▸ DATA SHOWN:
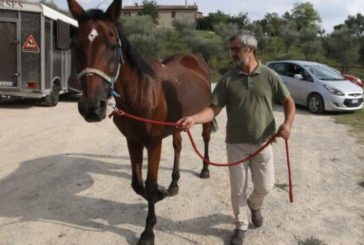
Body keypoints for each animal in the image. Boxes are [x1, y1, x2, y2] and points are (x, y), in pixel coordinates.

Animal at [67, 0, 216, 244]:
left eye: (112, 45)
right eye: (74, 45)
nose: (91, 107)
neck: (139, 93)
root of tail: (195, 61)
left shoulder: (153, 143)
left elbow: (150, 184)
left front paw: (148, 230)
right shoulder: (133, 141)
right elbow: (138, 185)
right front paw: (162, 193)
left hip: (205, 118)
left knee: (205, 139)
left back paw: (204, 170)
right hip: (178, 124)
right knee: (178, 146)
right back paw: (174, 184)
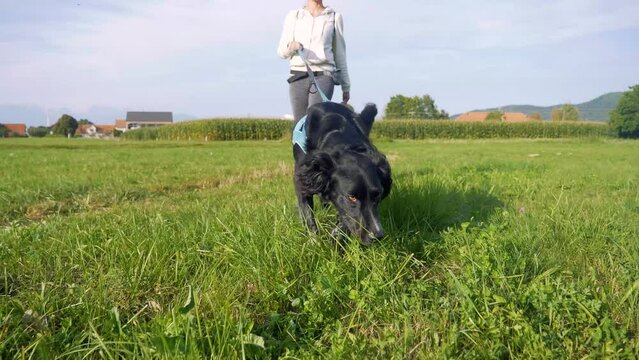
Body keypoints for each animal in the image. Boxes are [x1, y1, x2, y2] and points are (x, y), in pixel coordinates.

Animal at [294, 102, 392, 246]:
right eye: (352, 197)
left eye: (378, 195)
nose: (377, 237)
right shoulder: (303, 180)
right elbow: (308, 216)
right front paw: (314, 243)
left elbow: (345, 216)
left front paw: (337, 237)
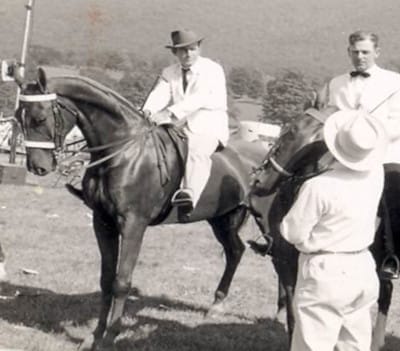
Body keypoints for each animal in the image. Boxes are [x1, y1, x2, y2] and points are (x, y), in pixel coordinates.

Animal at [15, 69, 272, 351]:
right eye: (18, 117)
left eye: (40, 118)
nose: (37, 167)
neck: (123, 151)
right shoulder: (102, 222)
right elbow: (106, 279)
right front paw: (94, 337)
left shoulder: (133, 224)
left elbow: (121, 282)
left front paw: (109, 338)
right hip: (222, 219)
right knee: (235, 251)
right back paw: (216, 305)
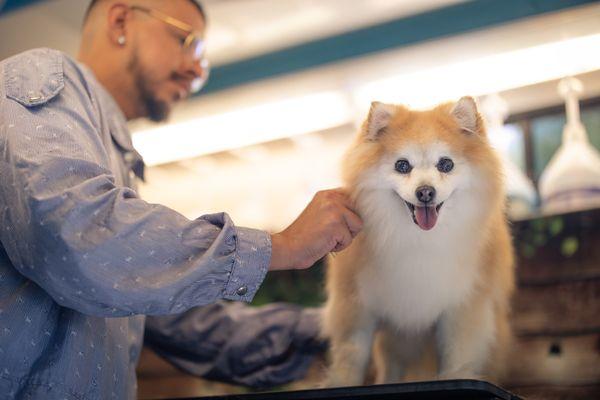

▸ WHAT IS EXPECTED:
Return each line from the material above exactly, but not the pictures.

▸ WRITTEN ANSWER:
Body keypoints for each animal in the image. Boxes are [x1, y1, x2, y2] and points are (x, y), in pixel coordinates.

Animal at [67, 0, 216, 244]:
left eye: (112, 45)
right eye: (74, 45)
nose: (91, 107)
neck: (139, 93)
root of tail: (195, 61)
left shoulder: (153, 143)
left elbow: (150, 184)
left front paw: (148, 230)
right shoulder: (133, 141)
right elbow: (138, 185)
right front paw: (162, 193)
left hip: (205, 118)
left knee: (205, 139)
left back paw: (204, 170)
right hip: (178, 124)
right knee: (178, 146)
right back paw: (174, 184)
Body keypoints for each animal in the image. Boxes are [x1, y1, x2, y2] and points are (x, y), in pixel coordinates.

Animal at [294, 102, 392, 246]:
right eye: (352, 197)
left eye: (378, 195)
nose: (377, 237)
right shoulder: (303, 180)
right elbow: (308, 216)
right front paw: (314, 243)
left elbow: (345, 216)
left front paw: (337, 237)
Body keypoints for each animal in the image. Boxes are [x1, y1, x2, y2] and points are (x, y), in pixel coordinates.

Animal at [15, 69, 272, 351]:
right eye: (18, 117)
left eye: (40, 118)
nose: (37, 167)
neck: (123, 151)
right shoulder: (102, 222)
right elbow: (106, 279)
right front paw: (94, 337)
left shoulder: (133, 224)
left elbow: (121, 282)
left front paw: (109, 338)
right hip: (222, 219)
right knee: (235, 251)
right back paw: (216, 305)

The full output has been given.